Extracted text —
┌──
3. I didn’t want to pay more for a phone that I wasn’t going to use.
4. On an ideological level I think the smart phone, like the pocket watch in E.P. Thompson’s (1967) classic work serves as another way for our jobs – or the man – to control the worker’s life. As I wrote in a comment last year on the ITP blog:
“According to Thompson (1967) the shift from cock as timepiece to watch as timepiece signified a paradigm shift. Before the cock people told time by the sun. Chaucer’s cock reflects an agricultural modality. Can the current shift from wristwatch to smartphone be interpreted as a harbinger of the Internet revolution?”Christina quickly picked up on this thread writing “… as we consider this shift from watch to smart phone we also consider how this shift functions for Capitalism. Certainly there are implications for blurring the time of the working day. Are there other implications?”
5. And finally, everyone else has a smartphone, so if I need one they’re never far away.
What Changed?
1. Though I’m a far cry from self reliant, recently I’ve felt the desire to be in command of my own smartphone. Perhaps, it’s a response to the uncertainty associated with writing one’s dissertation proposal. I don’t know how that will turn out, but I do know that right now it’s 51 degrees in Central Park, I’ve read the Times top ten article titles, and my commute today will take exactly 37 minutes.
2. On a number of occasions I’ve yearned for a smartphone to direct me to the nearest Citi Bike station, or at least a station with working bikes. It’s this on the fly type of adjustment that only a computer in your pocket can provide.
└──
What to do —
1) Can you write out everything from "1. Though I’m" down to "exactly 37 minutes." in the passage about getting a smartphone?
2) In the passage about getting a smartphone, how long does the writer say today's commute will take?
3) Can you continue the passage about getting a smartphone from the point where it stops?
The records have no connection to the passage about getting a smartphone.

Information shown —
┌──
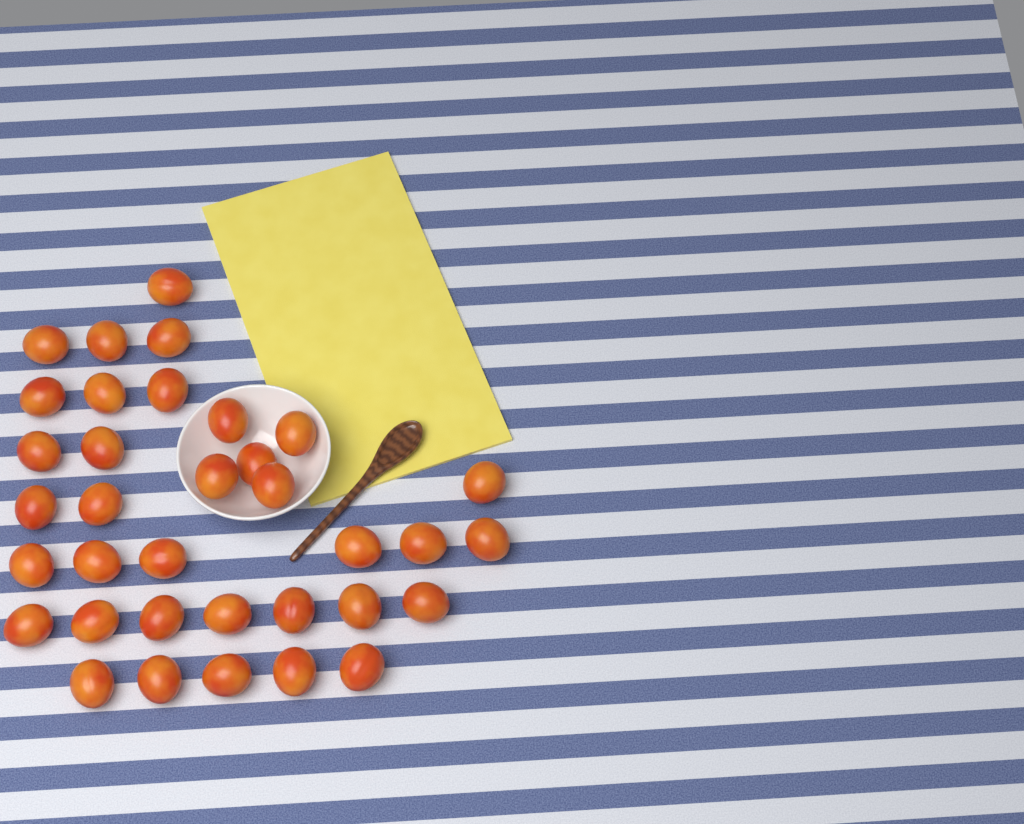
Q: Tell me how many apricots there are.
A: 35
└──
┌──
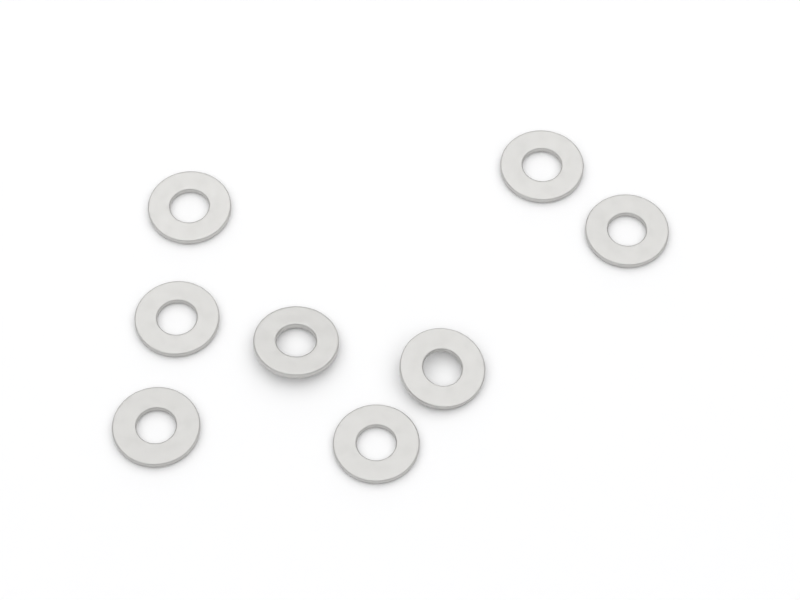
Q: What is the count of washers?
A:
└──
┌──
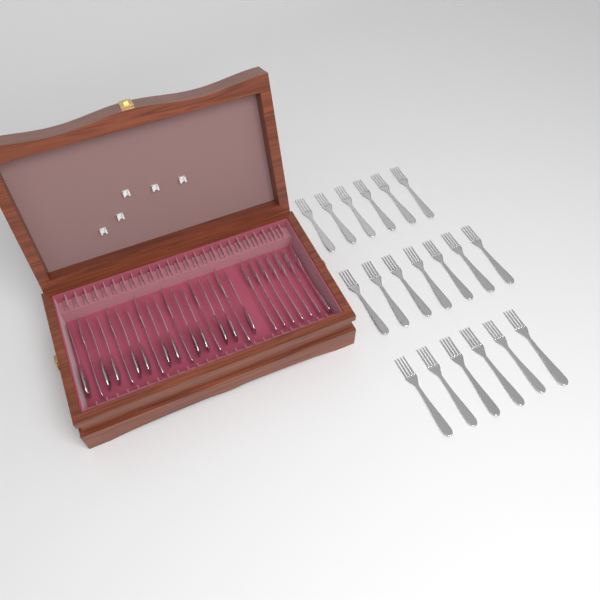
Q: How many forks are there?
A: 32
└──
Task-by-task answers —
1)
1. Though I’m a far cry from self reliant, recently I’ve felt the desire to be in command of my own smartphone. Perhaps, it’s a response to the uncertainty associated with writing one’s dissertation proposal. I don’t know how that will turn out, but I do know that right now it’s 51 degrees in Central Park, I’ve read the Times top ten article titles, and my commute today will take exactly 37 minutes.

2) Exactly 37 minutes.

3)
3. Entertainment. I almost always carry a print version of the New Yorker, or The Atlantic in my bag or back pocket. However, I can’t carry the whole paper – or all the articles I’m perusing. One might counter – but you can’t read them all on the go anyway. Instead of reading I occasionally use the headset on my nokia to listen to the radio, but it doesn’t work on the train and I’m growing tired of NPR – especially during pledge week.
4. As noted in a previous post, I’ve become more reliant on my google calendar. In the past I used my trusty notebooks to keep track of daily engagements. However, now that I use my google calendar more often, the process of transferring information from the notebook to the calendar is flawed and has become cumbersome. For example, I might be at a meeting (without my laptop?!) and I want to schedule another meeting – but I don’t have my calendar because google has it.
5. I want the ability to check my latest email. If I don’t choose to respond right away I don’t have to – but at least I’ll know what’s ahead. Which leads to a larger existential question – is it better to know about the email lurking in your inbox, or to live with the possibility that there is a pressing matter at hand that you don’t know about?